* [EXERCISE REQUIREMENTS] Please copy exactly the part of the records below that opens with the line containing "Profi-Qualität" and closes with the line containing "sarà letta da", leaving out any pictures.

* [PROVIDED MATERIAL]
=======

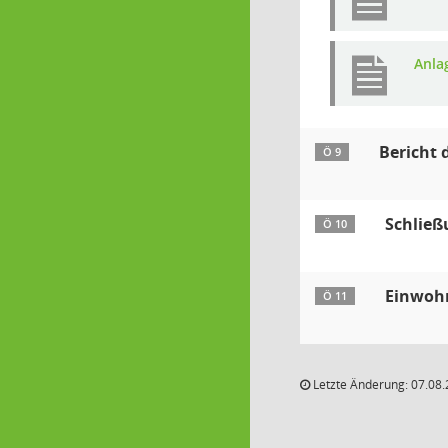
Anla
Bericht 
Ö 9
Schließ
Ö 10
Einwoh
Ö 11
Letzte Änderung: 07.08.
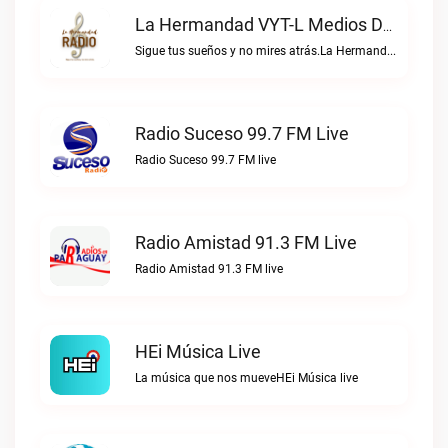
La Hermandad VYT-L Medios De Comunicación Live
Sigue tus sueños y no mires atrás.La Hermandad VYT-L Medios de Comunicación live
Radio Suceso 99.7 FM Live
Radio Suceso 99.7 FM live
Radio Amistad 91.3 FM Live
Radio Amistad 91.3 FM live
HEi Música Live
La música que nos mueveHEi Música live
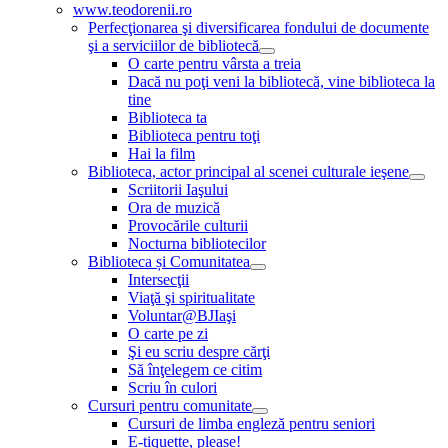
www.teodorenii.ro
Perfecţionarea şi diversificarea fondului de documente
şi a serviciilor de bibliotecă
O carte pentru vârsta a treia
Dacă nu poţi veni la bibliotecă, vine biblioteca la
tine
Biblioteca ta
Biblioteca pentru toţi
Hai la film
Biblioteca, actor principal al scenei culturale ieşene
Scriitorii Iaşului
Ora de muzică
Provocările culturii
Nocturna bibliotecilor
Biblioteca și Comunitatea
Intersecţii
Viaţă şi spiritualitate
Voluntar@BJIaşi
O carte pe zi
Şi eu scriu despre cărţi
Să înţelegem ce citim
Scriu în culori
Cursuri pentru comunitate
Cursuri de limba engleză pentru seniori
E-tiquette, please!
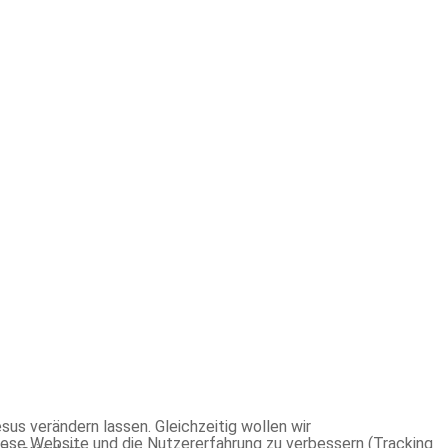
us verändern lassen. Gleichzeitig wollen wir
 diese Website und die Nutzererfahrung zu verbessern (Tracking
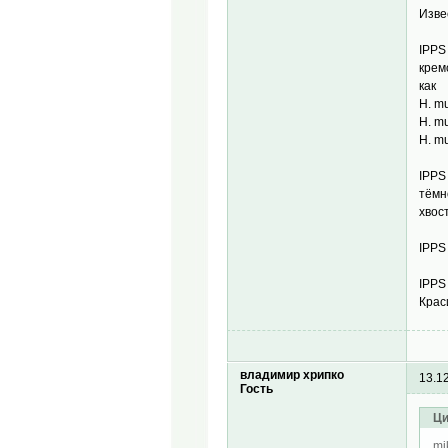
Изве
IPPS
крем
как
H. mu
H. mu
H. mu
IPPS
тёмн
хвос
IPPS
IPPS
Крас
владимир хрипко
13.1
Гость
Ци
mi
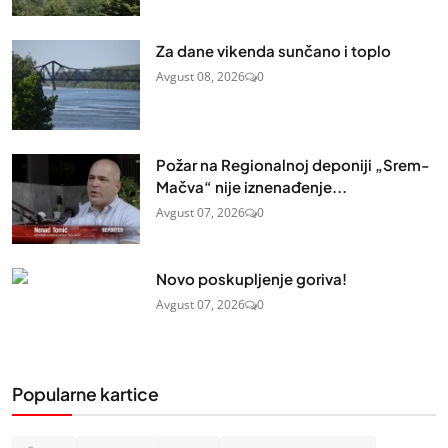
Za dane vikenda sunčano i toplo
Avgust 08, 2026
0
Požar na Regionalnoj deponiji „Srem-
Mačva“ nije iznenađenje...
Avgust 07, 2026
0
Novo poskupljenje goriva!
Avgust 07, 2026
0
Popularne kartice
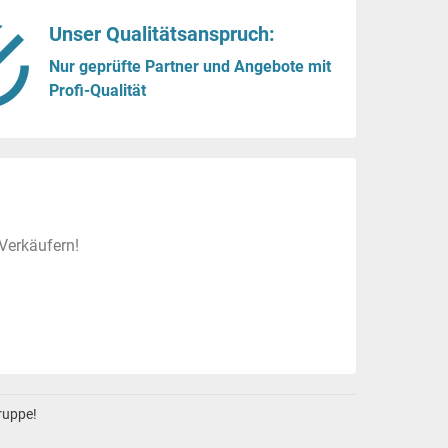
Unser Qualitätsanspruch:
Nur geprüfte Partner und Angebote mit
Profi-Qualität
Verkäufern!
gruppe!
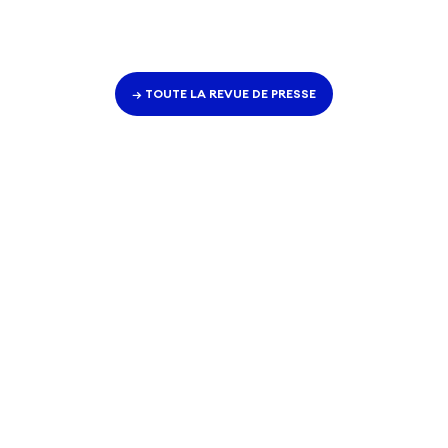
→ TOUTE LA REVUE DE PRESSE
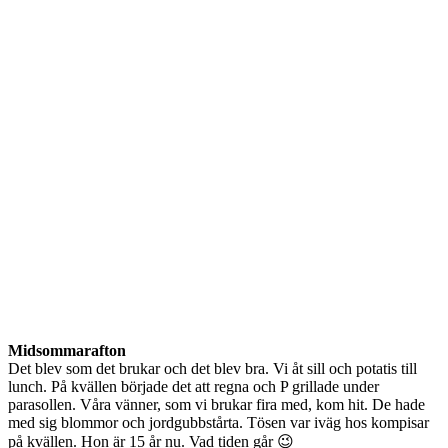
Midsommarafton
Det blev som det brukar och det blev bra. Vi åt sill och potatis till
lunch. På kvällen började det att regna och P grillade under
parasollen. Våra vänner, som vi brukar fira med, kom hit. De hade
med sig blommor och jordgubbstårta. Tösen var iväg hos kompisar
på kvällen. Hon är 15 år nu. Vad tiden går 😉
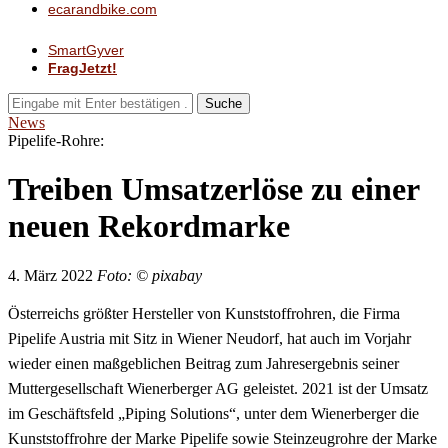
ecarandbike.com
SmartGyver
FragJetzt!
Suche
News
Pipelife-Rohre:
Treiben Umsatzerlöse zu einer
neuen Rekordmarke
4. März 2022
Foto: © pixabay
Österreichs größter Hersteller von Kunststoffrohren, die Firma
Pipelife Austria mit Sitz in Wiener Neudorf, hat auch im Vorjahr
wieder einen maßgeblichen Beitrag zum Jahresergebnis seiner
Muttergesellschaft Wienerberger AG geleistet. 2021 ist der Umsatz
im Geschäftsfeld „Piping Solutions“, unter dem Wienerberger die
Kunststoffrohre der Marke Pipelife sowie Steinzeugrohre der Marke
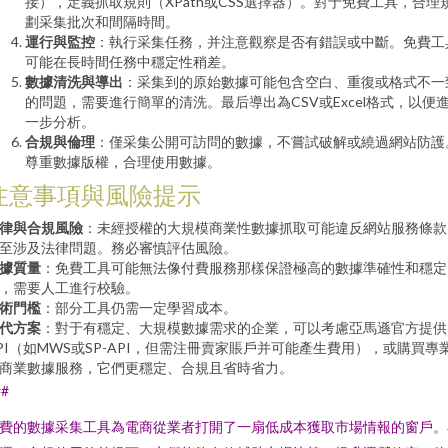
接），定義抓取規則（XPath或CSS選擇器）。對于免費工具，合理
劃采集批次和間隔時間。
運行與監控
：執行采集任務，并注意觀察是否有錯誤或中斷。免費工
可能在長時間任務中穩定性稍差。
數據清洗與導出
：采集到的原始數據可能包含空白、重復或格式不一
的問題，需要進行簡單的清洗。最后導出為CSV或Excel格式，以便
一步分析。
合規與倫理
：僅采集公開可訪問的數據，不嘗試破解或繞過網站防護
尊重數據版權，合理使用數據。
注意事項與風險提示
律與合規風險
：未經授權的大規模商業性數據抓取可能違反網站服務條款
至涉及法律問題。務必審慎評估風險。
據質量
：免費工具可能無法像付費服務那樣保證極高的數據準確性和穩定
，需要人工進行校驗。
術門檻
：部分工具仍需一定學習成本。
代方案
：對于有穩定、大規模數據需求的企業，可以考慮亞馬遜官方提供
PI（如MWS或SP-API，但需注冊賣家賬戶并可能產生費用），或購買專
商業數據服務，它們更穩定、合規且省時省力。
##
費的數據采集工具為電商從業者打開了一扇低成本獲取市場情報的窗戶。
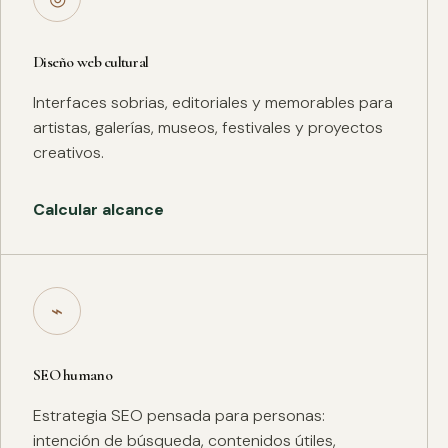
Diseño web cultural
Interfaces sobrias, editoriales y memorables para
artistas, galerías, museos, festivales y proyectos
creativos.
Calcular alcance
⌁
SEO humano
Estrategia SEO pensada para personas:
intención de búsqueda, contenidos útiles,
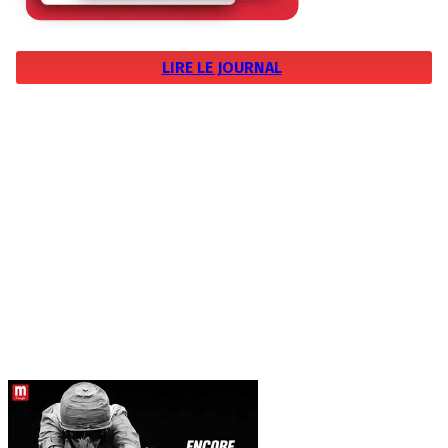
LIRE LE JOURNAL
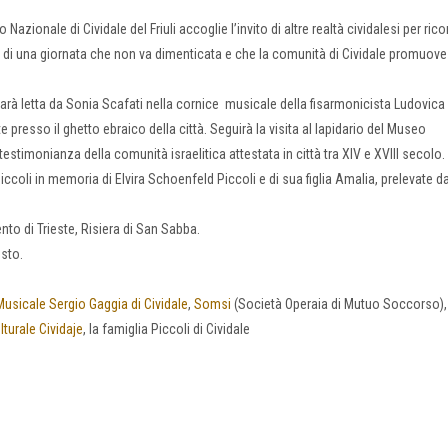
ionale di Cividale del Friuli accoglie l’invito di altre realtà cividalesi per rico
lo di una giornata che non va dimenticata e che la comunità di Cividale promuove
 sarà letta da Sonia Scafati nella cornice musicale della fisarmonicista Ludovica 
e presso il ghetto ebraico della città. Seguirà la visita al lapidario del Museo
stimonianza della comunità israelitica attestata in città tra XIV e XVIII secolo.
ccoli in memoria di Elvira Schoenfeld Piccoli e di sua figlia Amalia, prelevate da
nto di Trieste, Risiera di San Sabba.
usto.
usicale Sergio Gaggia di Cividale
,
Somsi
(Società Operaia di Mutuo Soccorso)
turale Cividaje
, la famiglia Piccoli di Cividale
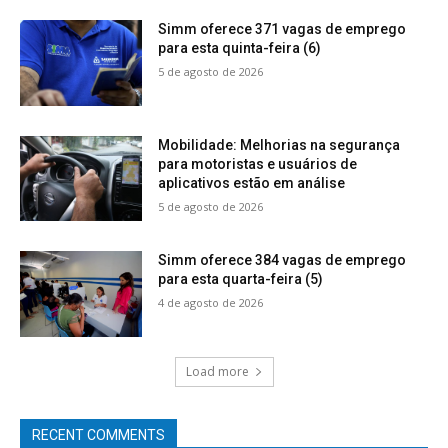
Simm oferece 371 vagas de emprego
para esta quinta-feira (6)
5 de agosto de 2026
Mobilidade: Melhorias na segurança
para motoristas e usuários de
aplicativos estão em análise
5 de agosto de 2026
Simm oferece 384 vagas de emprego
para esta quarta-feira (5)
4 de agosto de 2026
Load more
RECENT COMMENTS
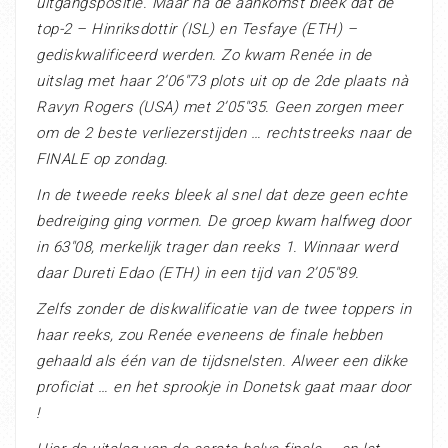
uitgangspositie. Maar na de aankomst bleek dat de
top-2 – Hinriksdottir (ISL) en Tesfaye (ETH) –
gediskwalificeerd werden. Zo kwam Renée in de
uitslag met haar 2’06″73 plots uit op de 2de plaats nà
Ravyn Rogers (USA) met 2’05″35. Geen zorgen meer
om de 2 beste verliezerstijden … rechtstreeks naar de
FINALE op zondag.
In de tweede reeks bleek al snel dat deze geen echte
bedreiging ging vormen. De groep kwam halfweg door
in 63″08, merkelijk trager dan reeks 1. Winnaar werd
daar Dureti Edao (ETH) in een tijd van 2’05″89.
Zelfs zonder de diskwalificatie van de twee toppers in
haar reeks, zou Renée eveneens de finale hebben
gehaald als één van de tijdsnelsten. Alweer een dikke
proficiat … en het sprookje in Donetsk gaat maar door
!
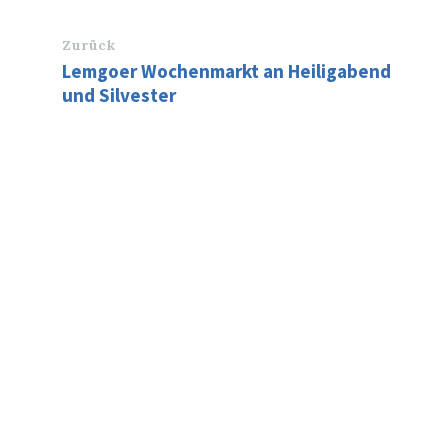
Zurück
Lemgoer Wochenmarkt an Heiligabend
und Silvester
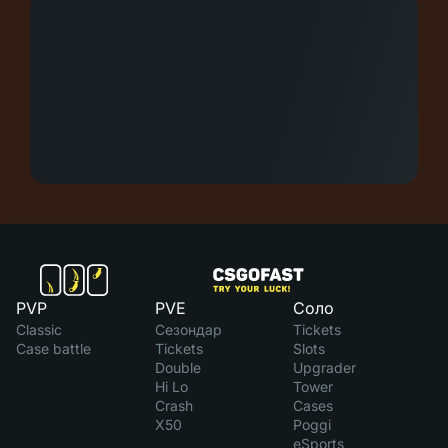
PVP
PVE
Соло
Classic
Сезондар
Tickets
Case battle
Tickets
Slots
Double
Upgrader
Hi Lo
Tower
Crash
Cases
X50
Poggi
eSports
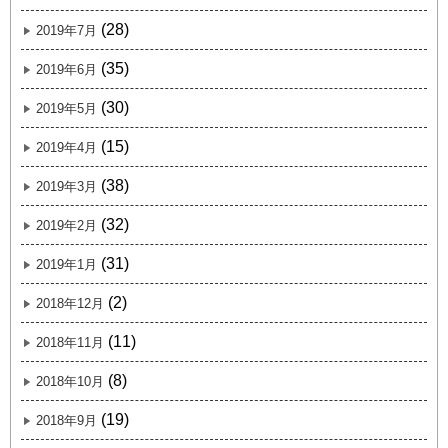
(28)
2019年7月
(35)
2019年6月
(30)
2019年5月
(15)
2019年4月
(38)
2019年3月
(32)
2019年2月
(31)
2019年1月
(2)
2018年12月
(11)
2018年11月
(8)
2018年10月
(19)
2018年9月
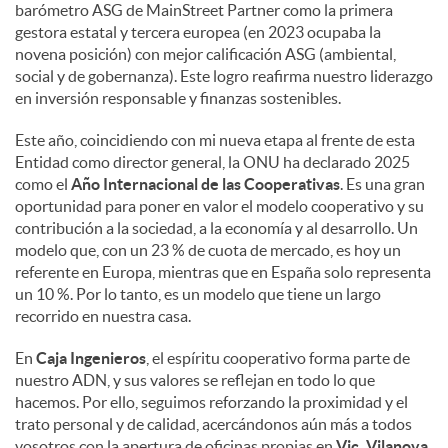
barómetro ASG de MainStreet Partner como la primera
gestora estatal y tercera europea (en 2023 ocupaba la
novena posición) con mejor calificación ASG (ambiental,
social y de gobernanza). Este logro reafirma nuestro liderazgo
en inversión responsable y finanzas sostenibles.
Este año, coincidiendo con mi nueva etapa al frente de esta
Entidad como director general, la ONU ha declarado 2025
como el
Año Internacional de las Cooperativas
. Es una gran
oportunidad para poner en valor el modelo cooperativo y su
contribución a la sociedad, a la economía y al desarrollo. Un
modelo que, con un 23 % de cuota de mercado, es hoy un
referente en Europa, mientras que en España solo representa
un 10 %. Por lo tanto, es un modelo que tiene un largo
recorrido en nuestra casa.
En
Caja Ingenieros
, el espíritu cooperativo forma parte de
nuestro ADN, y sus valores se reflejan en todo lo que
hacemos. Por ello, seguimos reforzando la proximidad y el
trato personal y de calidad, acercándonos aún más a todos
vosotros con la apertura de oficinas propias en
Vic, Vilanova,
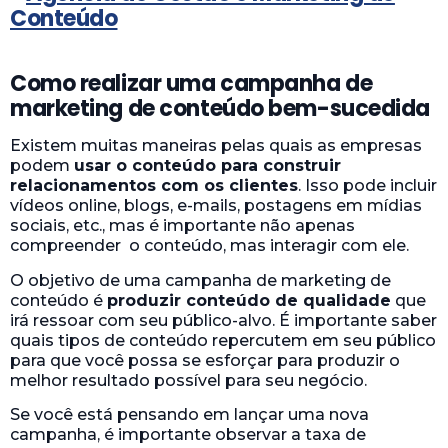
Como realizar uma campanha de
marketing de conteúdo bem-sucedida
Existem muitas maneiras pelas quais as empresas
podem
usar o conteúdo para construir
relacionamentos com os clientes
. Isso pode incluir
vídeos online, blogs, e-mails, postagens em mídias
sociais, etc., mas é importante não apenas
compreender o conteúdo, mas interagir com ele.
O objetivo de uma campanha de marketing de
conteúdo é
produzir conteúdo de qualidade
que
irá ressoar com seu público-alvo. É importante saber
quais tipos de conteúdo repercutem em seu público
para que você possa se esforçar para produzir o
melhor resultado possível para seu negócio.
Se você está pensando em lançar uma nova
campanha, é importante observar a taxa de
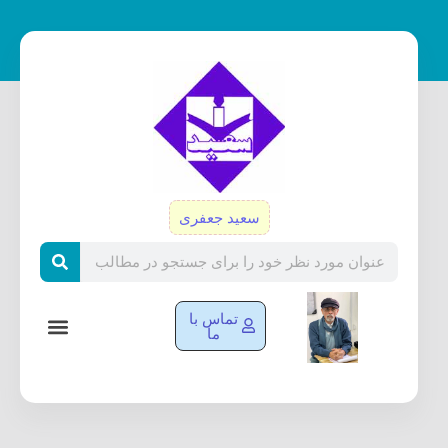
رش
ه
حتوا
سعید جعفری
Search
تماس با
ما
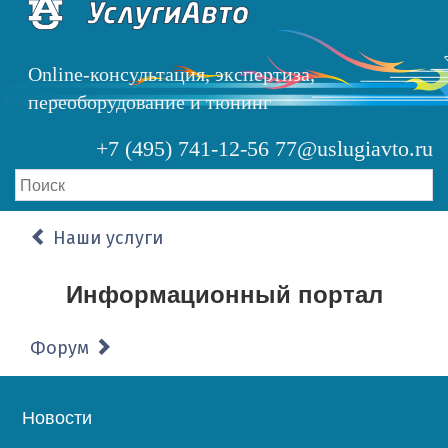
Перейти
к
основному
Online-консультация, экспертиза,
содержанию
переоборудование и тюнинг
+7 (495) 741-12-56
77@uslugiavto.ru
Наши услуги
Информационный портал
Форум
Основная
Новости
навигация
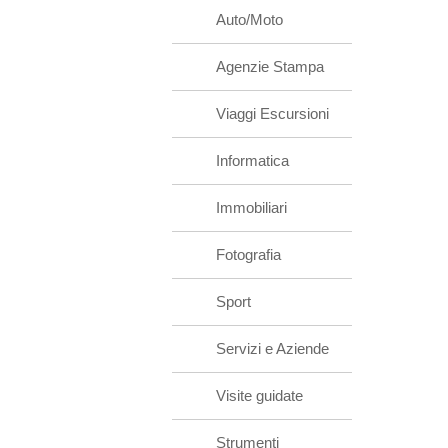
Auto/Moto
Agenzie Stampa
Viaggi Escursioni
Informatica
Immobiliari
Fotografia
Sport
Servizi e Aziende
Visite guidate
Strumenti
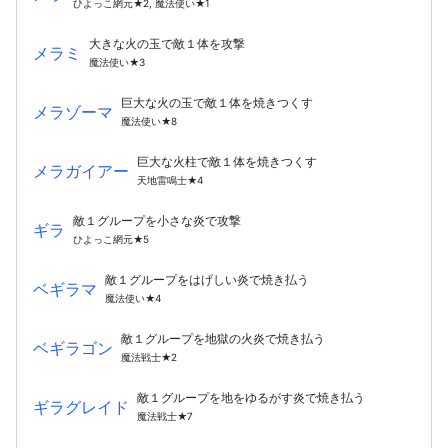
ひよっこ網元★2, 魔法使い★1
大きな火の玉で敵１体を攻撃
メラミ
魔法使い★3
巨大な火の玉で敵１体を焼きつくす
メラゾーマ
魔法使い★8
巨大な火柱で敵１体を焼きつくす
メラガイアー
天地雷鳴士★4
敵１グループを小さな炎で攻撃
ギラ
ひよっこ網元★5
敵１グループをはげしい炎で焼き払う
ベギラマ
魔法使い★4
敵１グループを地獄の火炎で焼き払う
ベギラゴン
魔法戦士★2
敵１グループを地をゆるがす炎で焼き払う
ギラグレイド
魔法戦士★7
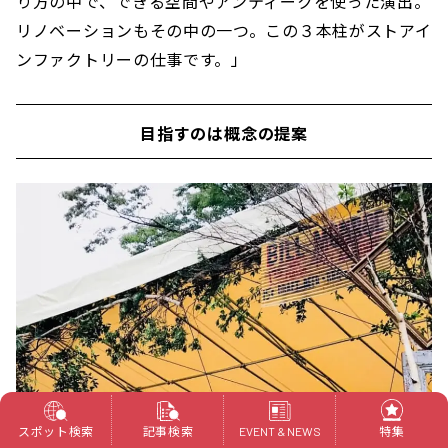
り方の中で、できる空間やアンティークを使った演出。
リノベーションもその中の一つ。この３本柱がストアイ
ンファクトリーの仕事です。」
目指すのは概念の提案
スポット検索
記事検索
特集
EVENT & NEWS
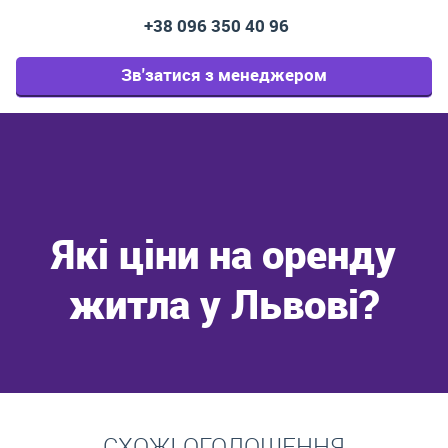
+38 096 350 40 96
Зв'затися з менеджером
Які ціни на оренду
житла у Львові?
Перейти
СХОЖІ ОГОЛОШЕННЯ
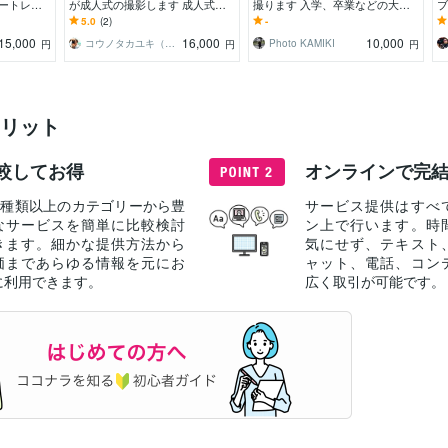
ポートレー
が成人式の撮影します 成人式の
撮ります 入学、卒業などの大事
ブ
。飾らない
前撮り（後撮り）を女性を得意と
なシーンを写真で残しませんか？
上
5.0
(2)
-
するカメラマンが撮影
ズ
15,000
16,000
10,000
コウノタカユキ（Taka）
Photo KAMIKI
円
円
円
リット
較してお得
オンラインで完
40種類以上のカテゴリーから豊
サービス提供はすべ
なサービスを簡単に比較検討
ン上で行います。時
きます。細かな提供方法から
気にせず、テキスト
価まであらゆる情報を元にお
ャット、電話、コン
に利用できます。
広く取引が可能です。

=======

* [SOLUTION TO THIS PROBLEM]
Profi-Qualität
Verkäufern!
gruppe!
→ TOUTE LA REVUE DE PRESSE
Midsommarafton
Det blev som det brukar och det blev bra. Vi åt sill och potatis till
lunch. På kvällen började det att regna och P grillade under
parasollen. Våra vänner, som vi brukar fira med, kom hit. De hade
med sig blommor och jordgubbstårta. Tösen var iväg hos kompisar
på kvällen. Hon är 15 år nu. Vad tiden går 😉
ecarandbike.com
SmartGyver
FragJetzt!
Suche
News
Pipelife-Rohre:
Treiben Umsatzerlöse zu einer
neuen Rekordmarke
4. März 2022
Foto: © pixabay
Österreichs größter Hersteller von Kunststoffrohren, die Firma
Pipelife Austria mit Sitz in Wiener Neudorf, hat auch im Vorjahr
wieder einen maßgeblichen Beitrag zum Jahresergebnis seiner
Muttergesellschaft Wienerberger AG geleistet. 2021 ist der Umsatz
im Geschäftsfeld „Piping Solutions“, unter dem Wienerberger die
Kunststoffrohre der Marke Pipelife sowie Steinzeugrohre der Marke
接），定義抓取規則（XPath或CSS選擇器）。對于免費工具，合理
劃采集批次和間隔時間。
運行與監控
：執行采集任務，并注意觀察是否有錯誤或中斷。免費工
可能在長時間任務中穩定性稍差。
數據清洗與導出
：采集到的原始數據可能包含空白、重復或格式不一
的問題，需要進行簡單的清洗。最后導出為CSV或Excel格式，以便
一步分析。
合規與倫理
：僅采集公開可訪問的數據，不嘗試破解或繞過網站防護
尊重數據版權，合理使用數據。
注意事項與風險提示
律與合規風險
：未經授權的大規模商業性數據抓取可能違反網站服務條款
至涉及法律問題。務必審慎評估風險。
據質量
：免費工具可能無法像付費服務那樣保證極高的數據準確性和穩定
，需要人工進行校驗。
術門檻
：部分工具仍需一定學習成本。
代方案
：對于有穩定、大規模數據需求的企業，可以考慮亞馬遜官方提供
PI（如MWS或SP-API，但需注冊賣家賬戶并可能產生費用），或購買專
商業數據服務，它們更穩定、合規且省時省力。
##
費的數據采集工具為電商從業者打開了一扇低成本獲取市場情報的窗戶。
Diseño web cultural
Interfaces sobrias, editoriales y memorables para
artistas, galerías, museos, festivales y proyectos
creativos.
Calcular alcance
⌁
SEO humano
Estrategia SEO pensada para personas:
intención de búsqueda, contenidos útiles,
LIRE LE JOURNAL
ionale di Cividale del Friuli accoglie l’invito di altre realtà cividalesi per rico
lo di una giornata che non va dimenticata e che la comunità di Cividale promuove
 sarà letta da Sonia Scafati nella cornice musicale della fisarmonicista Ludovica 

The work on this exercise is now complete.